To identify genetic risk factors of childhood otitis media (OM), a genome-wide association (GWA) study was performed in 829 affected children treated at the Helsinki University Hospital, Finland. In our cohort, 721 had recurrent acute otitis media (RAOM) and 524 chronic otitis media with effusion (COME). A group of 2118 randomly selected Finnish subjects served as controls. The results were followed up in a UK family cohort of 4860 subjects. The most significant and validated finding was an association with an 80 kb region on chromosome 19. It includes the variants rs16974263 (P = 1.77x10-7, OR = 1.59), rs268662 (P = 1.564x10-6, OR = 1.54), and rs4150992 (P = 3.37x10-6, OR = 1.52), and harbors the genes PLD3, SERTAD1, SERTAD3, HIPK4, PRX, and BLVRB, all in strong linkage disequilibrium. In a sub-phenotype analysis of the 509 patients with COME, one marker reached genome-wide significance (rs16974263; P = 2.92x10-8). The association with this locus was replicated in the UK cohort (rs16974263 P = 3.21x10-4, OR = 0.72; rs4150992 P = 1.62x10-4, OR = 0.71), but with association in the opposite direction.

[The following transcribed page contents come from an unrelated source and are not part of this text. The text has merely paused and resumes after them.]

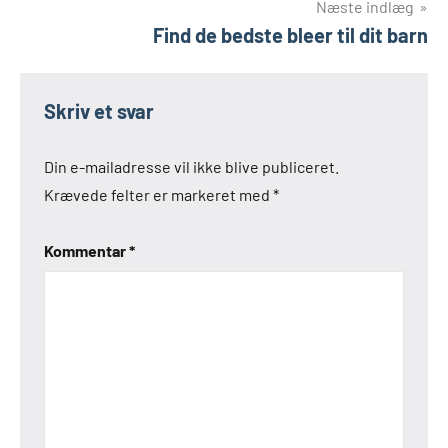
Næste indlæg
Find de bedste bleer til dit barn
Skriv et svar
Din e-mailadresse vil ikke blive publiceret.
Krævede felter er markeret med
*
Kommentar
*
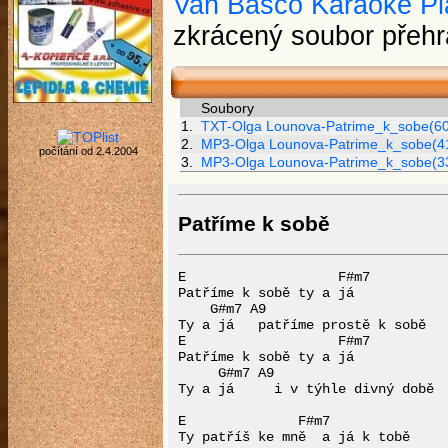
Van Basco Karaoke Pl
zkrácený soubor přehr
Soubory
1.
TXT-Olga Lounova-Patrime_k_sobe(60
2.
MP3-Olga Lounova-Patrime_k_sobe(4
počítání od 2.4.2004
3.
MP3-Olga Lounova-Patrime_k_sobe(3
Patříme k sobě
E                   F#m7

Thus we hypothesize that this region is important for COME risk in both the Finnish and UK populations, although the precise risk variants or haplotype background remain unclear. Our study is the first GWA study of childhood OM to identify a genome-wide significant association, and suggests that the identified region on chromosome 19 includes a novel and previously uncharacterized risk locus for childhood OM.